His pale eyes searched hers quietly. “Pressure of work, I suppose,” he said vaguely. “I wanted to make my mark in the world. Ambition and family life don’t exactly mesh.”
“Oh, I get it,” she said, and smiled up at him. “You wanted to be something more than just a working cowboy.”
His eyebrow jerked. “Something like that,” he lied. The mark he meant was to have, with his brother, a purebred breeding herd that was known all over the world—a true benchmark of beef production that had its roots in Montana. The Callisters had attained that reputation, but John had sacrificed for it, spending his life on the move, going from one cattle show to another with the ranch’s prize animals. The more awards their breeding bulls won, the more they could charge for their progeny.
“You’re a foreman now,” she said. “Could you get higher up than that?”
“Sure,” he said, warming to the subject. He grinned. “We have several foremen, who handle everything from grain production to cattle production to AI,” he added. “Above that, there’s ranch management.”
Her eyebrows drew together. “AI?” she queried. “What’s that?”
If she’d been older and more sophisticated, he might have teased her with the answer. As it was, he took the question at face value. “It’s artificial breeding,” he said gently. “We hire a man who comes out with the product and inseminates our cows and heifers.”
She looked uncomfortable. “Oh.”
He smiled. “It’s part of ranch protocol,” he said, his tone soft. “The old-fashioned way is hit or miss. In these hard times, we have to have a more reliable way of insuring progeny.”
She smiled back shyly. “Thanks for not explaining it in a crude way,” she said. “We had a rancher come in here a month ago who wanted a diaper for his female dog, who was in heat.” She flushed a little. “He thought it was funny when I got uncomfortable at the way he talked about it.”
His thumb hooked into his belt as he studied her. The comment made him want to find the rancher and have a long talk with him. “That sort of thing isn’t tolerated on our spread,” he said shortly. “We even have dress requirements for men and women
. There’s no sexual harassment, even in language.”
She looked fascinated. “Really?”
“Really.” He searched her eyes. “Sassy, you don’t have to put up with any man talking to you in a way that embarrasses you.
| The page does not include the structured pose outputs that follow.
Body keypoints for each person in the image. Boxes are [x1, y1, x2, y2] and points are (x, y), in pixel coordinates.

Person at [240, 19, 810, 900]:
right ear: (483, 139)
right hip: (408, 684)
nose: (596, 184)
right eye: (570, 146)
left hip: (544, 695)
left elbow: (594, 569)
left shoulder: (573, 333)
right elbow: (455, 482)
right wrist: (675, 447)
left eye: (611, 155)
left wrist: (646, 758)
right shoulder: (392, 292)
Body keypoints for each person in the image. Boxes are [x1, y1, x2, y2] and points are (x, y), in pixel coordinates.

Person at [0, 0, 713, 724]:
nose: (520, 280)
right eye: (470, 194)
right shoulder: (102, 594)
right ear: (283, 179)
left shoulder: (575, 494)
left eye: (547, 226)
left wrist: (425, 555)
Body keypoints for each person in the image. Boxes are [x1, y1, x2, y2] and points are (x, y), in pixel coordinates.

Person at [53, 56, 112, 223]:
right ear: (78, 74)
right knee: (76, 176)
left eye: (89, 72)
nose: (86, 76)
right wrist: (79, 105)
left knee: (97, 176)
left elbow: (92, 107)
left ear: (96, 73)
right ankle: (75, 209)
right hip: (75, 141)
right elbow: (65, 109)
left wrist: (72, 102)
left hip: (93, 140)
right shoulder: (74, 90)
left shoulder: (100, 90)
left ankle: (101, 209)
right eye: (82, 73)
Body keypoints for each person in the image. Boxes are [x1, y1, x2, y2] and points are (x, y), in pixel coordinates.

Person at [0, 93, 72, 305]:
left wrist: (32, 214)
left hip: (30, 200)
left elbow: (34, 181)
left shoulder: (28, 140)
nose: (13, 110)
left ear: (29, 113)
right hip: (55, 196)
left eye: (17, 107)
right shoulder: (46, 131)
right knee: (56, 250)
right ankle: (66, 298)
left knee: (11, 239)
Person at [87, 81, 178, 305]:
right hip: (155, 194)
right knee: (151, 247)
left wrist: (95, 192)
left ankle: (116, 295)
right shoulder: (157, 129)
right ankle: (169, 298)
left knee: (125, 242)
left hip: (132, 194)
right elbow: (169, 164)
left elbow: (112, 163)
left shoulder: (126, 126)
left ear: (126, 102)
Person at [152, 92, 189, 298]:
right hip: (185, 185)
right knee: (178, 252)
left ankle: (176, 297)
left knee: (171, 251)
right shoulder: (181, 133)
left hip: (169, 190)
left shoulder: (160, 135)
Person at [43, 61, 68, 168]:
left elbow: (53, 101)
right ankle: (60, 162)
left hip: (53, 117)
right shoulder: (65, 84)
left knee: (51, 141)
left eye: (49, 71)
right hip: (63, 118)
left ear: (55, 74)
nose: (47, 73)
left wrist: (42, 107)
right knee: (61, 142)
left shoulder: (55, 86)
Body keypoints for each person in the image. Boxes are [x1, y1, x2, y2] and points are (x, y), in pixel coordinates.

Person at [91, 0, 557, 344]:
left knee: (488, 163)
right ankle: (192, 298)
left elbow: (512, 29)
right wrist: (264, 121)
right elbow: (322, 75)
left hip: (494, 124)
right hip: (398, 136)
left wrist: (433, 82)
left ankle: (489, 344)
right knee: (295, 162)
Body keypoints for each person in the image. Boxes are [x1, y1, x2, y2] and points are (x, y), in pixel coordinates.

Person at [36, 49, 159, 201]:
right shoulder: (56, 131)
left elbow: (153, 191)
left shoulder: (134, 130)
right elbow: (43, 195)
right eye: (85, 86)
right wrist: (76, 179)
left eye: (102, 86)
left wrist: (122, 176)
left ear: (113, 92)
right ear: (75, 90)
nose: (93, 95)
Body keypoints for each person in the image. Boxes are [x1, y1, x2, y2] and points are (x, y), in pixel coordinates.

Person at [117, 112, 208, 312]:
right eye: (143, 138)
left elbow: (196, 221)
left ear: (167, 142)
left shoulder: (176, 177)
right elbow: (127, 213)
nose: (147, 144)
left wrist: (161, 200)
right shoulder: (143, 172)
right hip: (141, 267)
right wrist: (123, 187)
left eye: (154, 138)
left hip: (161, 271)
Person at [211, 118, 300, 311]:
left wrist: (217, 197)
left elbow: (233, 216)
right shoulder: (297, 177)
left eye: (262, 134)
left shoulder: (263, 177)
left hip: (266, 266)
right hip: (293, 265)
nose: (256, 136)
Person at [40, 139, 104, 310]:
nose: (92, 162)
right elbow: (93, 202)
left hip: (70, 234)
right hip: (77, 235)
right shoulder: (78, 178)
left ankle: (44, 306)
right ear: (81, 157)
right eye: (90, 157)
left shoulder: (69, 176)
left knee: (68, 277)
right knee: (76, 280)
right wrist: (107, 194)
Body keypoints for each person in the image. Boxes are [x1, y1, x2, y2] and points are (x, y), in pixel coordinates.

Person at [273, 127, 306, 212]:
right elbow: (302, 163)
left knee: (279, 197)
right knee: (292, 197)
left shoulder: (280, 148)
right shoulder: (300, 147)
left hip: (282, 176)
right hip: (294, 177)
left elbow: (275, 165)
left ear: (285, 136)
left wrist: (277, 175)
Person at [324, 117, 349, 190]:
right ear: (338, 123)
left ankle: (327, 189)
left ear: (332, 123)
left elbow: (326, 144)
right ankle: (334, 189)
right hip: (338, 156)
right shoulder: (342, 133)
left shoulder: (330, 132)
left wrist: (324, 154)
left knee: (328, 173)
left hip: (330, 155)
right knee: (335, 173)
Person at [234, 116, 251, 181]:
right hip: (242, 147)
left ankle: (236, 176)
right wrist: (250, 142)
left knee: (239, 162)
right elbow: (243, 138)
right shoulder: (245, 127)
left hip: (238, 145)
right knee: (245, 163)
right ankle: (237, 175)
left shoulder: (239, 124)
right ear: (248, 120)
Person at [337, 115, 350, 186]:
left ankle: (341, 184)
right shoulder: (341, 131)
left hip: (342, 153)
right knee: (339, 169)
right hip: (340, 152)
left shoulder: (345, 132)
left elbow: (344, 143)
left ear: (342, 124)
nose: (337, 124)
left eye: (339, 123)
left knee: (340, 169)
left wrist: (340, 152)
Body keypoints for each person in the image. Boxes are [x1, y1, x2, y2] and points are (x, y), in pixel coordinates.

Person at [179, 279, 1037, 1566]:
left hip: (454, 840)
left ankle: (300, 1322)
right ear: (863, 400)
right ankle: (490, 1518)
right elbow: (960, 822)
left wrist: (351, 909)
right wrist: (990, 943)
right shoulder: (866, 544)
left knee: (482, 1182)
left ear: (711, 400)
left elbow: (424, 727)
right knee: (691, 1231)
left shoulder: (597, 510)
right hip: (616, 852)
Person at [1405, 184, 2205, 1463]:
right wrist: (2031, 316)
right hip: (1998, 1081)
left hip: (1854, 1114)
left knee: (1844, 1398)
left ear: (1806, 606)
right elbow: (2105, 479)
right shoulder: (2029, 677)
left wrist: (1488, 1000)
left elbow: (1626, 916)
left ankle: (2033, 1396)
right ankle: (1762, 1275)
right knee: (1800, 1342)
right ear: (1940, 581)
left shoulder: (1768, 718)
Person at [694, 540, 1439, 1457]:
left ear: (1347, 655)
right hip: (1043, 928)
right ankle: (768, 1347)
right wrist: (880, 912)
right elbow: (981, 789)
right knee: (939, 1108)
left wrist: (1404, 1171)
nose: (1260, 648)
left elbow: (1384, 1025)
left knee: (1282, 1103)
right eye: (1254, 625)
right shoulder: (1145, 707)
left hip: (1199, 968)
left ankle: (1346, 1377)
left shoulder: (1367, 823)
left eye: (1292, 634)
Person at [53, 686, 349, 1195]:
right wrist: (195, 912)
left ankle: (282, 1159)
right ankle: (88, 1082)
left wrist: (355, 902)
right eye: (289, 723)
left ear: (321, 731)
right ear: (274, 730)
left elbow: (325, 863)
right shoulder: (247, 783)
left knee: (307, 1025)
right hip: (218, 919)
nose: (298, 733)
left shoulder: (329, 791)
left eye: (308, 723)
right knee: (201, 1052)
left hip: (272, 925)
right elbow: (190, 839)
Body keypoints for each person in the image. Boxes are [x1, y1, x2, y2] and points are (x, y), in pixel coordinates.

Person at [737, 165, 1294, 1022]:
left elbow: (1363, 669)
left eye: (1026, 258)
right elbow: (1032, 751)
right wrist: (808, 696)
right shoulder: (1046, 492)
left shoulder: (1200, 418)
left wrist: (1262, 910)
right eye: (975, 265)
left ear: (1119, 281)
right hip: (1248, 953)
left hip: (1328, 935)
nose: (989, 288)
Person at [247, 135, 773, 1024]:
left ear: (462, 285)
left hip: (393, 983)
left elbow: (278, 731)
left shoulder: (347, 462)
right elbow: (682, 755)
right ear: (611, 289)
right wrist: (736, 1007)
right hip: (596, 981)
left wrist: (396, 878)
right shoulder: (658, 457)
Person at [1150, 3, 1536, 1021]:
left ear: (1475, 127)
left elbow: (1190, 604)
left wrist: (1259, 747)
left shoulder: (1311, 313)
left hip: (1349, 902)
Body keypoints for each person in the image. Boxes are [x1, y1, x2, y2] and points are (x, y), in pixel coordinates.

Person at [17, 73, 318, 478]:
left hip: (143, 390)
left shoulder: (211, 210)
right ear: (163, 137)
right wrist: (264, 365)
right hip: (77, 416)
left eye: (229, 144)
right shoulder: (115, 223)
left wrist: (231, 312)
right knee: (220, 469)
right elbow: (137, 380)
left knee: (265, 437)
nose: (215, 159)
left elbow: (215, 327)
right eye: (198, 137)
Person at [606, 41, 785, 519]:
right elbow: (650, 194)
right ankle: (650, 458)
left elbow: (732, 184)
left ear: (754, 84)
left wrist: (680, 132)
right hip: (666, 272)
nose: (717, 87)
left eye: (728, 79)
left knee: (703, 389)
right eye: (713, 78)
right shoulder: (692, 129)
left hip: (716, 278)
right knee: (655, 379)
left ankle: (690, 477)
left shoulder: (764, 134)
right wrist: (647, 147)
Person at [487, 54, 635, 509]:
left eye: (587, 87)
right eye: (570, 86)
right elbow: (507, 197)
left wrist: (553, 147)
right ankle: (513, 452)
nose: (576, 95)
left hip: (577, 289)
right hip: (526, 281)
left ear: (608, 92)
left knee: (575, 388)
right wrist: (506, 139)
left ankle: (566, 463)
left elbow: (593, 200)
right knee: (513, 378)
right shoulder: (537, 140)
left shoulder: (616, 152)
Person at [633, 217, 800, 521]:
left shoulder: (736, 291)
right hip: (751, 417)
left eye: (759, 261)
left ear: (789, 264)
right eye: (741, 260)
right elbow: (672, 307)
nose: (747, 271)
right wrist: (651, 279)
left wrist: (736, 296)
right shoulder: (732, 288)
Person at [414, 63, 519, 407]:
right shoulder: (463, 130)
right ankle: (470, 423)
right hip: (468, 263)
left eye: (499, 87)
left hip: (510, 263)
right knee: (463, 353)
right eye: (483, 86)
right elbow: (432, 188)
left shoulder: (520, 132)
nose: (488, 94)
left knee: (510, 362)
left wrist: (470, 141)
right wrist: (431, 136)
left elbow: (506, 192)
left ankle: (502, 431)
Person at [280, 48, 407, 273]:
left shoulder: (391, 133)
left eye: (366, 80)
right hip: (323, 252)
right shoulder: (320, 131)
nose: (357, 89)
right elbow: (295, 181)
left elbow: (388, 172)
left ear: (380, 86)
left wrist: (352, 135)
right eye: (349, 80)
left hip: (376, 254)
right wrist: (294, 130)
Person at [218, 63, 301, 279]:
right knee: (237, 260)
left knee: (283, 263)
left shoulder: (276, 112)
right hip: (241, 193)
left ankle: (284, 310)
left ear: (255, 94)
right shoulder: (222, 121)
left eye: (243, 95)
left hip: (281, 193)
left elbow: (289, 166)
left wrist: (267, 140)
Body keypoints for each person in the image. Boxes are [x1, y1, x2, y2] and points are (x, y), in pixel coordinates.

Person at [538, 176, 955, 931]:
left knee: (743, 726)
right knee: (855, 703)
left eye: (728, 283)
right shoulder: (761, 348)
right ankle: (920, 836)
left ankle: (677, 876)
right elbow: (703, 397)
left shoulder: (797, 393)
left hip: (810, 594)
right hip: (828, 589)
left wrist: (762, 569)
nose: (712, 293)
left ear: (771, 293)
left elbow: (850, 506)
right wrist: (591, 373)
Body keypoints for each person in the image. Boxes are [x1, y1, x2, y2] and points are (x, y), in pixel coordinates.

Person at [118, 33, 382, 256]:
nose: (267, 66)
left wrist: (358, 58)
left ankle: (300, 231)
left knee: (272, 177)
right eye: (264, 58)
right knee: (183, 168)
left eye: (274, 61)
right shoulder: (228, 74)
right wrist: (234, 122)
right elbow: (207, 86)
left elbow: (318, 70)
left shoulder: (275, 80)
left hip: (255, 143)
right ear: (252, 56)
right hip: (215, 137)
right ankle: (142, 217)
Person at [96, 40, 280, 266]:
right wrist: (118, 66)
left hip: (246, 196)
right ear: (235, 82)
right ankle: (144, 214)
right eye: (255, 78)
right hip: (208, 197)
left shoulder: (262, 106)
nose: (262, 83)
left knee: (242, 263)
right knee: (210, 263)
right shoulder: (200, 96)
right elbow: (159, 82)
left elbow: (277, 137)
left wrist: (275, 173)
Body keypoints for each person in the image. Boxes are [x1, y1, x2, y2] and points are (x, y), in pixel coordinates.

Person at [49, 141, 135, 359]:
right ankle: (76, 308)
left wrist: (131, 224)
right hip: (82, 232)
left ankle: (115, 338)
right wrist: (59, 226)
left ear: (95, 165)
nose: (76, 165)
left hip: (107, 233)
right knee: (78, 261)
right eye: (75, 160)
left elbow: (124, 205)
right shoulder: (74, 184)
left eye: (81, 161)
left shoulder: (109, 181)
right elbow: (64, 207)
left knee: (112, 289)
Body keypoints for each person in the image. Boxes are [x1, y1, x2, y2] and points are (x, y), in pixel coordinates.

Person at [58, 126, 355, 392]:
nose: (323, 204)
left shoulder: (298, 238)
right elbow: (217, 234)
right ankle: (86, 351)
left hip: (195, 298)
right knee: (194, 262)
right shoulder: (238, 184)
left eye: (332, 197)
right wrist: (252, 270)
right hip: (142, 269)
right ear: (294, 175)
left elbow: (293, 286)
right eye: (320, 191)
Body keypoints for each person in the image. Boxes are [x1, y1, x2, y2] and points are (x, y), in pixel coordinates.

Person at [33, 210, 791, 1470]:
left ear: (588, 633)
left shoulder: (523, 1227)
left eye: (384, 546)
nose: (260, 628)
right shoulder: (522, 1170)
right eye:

If a customer uses crude language, you go get Buck. If you can’t find him, you call me.”
“I never thought…I mean, it seemed to go with the job,” she stammered. “Mr. Tarleton was worse than some of the customers. He used to try to guess the size of my…of my…well—” she shrugged, averting her eyes “—you know.”
“Sadly, I do,” he replied tersely. “Listen, you have to start standing up for yourself more. I know you’re young, but you don’t have to take being talked down to by men. Not in this job.”
She rubbed an elbow and looked up at him like a curious little cat. “I was going to quit,” she recalled, and laughed a little nervously. “I’d already talked to Mama about it. I thought even if I had to drive to Billings and back every day, I’d do it.” She grimaced. “That was just before gas hit over four dollars a gallon.” She sighed. “You’d have to be a millionaire to make that drive daily, now.”
“I know,” he said with heartfelt emotion. He and Gil had started giving their personnel a gas ration allowance in addition to their wages. “Which reminds me,” he added with a smile, “we’re adding gas mileage to the checks now. You won’t have to worry about going bankrupt at the pump.”
“That’s so nice of you!”
He pursed his lips. “Of course. I am nice. It’s one of my more sterling qualities. I mean, along with being debonair, a great conversationalist, and good at poker.” He watched her reaction, smiling wickedly when she didn’t quite get it. “Did I mention that dogs love me, too?”
She did get it then, and laughed shyly. “You’re joking.”
“Trying to.”
She grinned at him. It made her green eyes light up, her face radiant. “You must have a lot of responsibility, considering how much work they’re doing out at your ranch.”
“Yes, I do,” he admitted. “Most of it involves organization.”
“That sounds very stressful,” she replied, frowning. “I mean, a big ranch would have an awful lot of people to organize. I would think that you’d have almost no free time at all.”